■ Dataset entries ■
━━━━━━━━━━━━━━━━

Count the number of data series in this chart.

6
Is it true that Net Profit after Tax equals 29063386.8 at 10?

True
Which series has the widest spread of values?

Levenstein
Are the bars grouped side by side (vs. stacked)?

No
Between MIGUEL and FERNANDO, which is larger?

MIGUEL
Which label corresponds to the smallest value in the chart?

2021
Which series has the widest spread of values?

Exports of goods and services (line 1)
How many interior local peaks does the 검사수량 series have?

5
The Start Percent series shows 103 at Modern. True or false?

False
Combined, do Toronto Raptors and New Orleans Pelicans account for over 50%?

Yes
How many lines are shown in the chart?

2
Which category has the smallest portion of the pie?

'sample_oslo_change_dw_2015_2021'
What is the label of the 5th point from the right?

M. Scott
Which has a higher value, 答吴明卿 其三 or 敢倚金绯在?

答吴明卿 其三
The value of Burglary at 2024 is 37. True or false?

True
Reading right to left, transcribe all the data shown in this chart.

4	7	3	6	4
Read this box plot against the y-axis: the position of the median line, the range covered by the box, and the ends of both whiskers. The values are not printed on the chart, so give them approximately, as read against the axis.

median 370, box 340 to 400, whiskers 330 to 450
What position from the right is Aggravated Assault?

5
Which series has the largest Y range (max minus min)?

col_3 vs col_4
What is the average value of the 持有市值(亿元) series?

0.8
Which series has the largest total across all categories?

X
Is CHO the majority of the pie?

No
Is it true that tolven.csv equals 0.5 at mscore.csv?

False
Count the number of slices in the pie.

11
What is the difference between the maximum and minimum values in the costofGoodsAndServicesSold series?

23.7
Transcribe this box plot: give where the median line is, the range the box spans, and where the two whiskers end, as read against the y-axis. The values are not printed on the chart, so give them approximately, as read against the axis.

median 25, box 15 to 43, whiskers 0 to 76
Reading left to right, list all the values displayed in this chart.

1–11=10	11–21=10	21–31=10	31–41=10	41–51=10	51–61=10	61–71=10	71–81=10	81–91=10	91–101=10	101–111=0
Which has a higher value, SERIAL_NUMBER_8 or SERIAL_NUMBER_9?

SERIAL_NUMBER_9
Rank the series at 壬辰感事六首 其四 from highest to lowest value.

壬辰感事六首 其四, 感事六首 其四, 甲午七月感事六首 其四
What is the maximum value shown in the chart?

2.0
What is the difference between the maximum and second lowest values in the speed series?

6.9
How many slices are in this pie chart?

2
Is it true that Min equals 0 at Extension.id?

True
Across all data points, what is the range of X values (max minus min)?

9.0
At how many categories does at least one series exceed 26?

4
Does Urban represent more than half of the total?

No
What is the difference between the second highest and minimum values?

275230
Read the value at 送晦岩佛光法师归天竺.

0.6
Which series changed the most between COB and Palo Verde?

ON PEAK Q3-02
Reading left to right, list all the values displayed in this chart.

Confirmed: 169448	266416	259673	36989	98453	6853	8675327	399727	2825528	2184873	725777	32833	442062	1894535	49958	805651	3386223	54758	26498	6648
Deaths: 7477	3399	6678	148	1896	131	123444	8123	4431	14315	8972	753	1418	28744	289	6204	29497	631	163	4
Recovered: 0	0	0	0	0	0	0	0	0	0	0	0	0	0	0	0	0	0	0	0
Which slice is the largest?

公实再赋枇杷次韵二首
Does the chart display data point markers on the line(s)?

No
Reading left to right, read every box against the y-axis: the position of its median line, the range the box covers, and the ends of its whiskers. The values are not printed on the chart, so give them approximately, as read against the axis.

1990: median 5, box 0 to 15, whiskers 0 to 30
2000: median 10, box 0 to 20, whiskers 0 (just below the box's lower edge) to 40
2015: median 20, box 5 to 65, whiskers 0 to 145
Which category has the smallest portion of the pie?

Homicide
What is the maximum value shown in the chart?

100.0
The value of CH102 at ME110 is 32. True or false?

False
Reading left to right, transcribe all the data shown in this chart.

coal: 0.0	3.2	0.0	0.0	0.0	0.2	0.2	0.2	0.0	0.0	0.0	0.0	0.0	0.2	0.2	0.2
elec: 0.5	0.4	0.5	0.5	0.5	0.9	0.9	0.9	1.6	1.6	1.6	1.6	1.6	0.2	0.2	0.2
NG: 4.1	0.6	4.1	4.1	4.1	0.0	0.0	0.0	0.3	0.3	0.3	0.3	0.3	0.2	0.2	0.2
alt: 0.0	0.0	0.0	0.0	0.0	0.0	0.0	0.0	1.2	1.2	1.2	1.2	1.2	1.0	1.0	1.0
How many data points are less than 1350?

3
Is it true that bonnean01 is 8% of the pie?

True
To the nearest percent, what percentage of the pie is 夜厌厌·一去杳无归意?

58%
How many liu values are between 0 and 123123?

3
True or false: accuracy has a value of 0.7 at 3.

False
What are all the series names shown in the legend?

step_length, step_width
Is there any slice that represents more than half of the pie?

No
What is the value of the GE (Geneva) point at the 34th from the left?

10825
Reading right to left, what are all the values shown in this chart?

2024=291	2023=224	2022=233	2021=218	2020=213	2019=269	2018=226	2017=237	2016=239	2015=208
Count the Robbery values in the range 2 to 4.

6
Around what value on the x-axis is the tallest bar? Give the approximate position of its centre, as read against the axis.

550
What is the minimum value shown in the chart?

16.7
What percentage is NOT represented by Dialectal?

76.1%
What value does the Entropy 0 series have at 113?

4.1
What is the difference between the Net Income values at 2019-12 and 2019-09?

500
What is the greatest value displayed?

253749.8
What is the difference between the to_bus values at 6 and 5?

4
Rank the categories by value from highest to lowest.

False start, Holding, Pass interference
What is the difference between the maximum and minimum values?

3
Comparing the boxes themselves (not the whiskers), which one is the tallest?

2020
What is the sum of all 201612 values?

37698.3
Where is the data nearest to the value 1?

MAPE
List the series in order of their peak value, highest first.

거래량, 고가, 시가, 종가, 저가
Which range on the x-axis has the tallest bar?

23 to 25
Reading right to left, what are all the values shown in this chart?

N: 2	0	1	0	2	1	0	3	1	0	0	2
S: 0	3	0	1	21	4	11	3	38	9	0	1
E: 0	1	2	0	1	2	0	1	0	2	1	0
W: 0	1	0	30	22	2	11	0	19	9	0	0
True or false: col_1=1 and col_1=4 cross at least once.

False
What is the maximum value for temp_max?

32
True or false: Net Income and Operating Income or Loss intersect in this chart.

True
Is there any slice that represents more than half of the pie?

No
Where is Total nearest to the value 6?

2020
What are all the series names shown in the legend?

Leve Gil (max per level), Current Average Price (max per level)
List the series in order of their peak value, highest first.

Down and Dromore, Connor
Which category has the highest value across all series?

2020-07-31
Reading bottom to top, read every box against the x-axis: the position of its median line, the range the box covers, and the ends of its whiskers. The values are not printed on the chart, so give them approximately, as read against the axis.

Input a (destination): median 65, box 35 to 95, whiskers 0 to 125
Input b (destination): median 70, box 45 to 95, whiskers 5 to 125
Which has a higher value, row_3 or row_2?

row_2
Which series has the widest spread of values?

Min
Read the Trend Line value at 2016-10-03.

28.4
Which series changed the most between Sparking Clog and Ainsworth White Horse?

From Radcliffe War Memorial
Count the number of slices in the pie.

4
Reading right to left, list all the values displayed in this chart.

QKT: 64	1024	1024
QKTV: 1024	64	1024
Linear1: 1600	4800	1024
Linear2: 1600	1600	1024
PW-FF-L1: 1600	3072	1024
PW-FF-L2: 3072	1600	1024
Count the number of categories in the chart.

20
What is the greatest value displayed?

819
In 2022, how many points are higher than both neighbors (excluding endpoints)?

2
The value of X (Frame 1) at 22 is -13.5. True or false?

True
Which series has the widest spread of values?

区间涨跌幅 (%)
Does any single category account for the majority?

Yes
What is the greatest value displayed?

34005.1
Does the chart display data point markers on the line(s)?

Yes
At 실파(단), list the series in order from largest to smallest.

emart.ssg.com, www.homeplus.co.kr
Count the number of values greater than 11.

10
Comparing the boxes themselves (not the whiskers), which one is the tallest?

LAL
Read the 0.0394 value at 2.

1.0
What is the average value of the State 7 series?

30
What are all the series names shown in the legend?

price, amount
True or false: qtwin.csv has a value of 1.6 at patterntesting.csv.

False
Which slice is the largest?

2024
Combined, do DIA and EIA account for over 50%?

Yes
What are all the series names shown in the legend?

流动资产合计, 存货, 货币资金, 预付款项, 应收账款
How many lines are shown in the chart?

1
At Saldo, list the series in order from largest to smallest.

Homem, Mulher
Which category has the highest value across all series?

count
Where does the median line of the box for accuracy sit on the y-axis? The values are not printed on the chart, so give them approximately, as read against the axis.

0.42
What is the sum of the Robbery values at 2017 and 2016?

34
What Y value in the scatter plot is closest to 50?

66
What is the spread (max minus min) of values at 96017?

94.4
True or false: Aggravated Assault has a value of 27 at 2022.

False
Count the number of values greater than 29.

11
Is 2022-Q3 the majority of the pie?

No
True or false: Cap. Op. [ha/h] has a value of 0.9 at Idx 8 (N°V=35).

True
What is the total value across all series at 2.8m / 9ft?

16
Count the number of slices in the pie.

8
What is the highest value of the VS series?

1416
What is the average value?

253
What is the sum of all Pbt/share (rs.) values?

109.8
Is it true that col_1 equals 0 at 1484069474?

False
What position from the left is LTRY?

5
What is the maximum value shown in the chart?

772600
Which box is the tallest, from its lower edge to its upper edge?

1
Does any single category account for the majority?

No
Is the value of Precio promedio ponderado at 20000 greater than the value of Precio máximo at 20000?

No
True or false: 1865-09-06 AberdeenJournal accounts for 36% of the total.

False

━━━━━━━━━━━━━━━━

Please give the lines of the items as a numbered list, leaving out blank lines. Begin at the first line of the items and stop after the line that contains "Transcribe this box".

■ SOLVED EXERCISE ■
1. Count the number of data series in this chart.
2. 6
3. Is it true that Net Profit after Tax equals 29063386.8 at 10?
4. True
5. Which series has the widest spread of values?
6. Levenstein
7. Are the bars grouped side by side (vs. stacked)?
8. No
9. Between MIGUEL and FERNANDO, which is larger?
10. MIGUEL
11. Which label corresponds to the smallest value in the chart?
12. 2021
13. Which series has the widest spread of values?
14. Exports of goods and services (line 1)
15. How many interior local peaks does the 검사수량 series have?
16. 5
17. The Start Percent series shows 103 at Modern. True or false?
18. False
19. Combined, do Toronto Raptors and New Orleans Pelicans account for over 50%?
20. Yes
21. How many lines are shown in the chart?
22. 2
23. Which category has the smallest portion of the pie?
24. 'sample_oslo_change_dw_2015_2021'
25. What is the label of the 5th point from the right?
26. M. Scott
27. Which has a higher value, 答吴明卿 其三 or 敢倚金绯在?
28. 答吴明卿 其三
29. The value of Burglary at 2024 is 37. True or false?
30. True
31. Reading right to left, transcribe all the data shown in this chart.
32. 4	7	3	6	4
33. Read this box plot against the y-axis: the position of the median line, the range covered by the box, and the ends of both whiskers. The values are not printed on the chart, so give them approximately, as read against the axis.
34. median 370, box 340 to 400, whiskers 330 to 450
35. What position from the right is Aggravated Assault?
36. 5
37. Which series has the largest Y range (max minus min)?
38. col_3 vs col_4
39. What is the average value of the 持有市值(亿元) series?
40. 0.8
41. Which series has the largest total across all categories?
42. X
43. Is CHO the majority of the pie?
44. No
45. Is it true that tolven.csv equals 0.5 at mscore.csv?
46. False
47. Count the number of slices in the pie.
48. 11
49. What is the difference between the maximum and minimum values in the costofGoodsAndServicesSold series?
50. 23.7
51. Transcribe this box plot: give where the median line is, the range the box spans, and where the two whiskers end, as read against the y-axis. The values are not printed on the chart, so give them approximately, as read against the axis.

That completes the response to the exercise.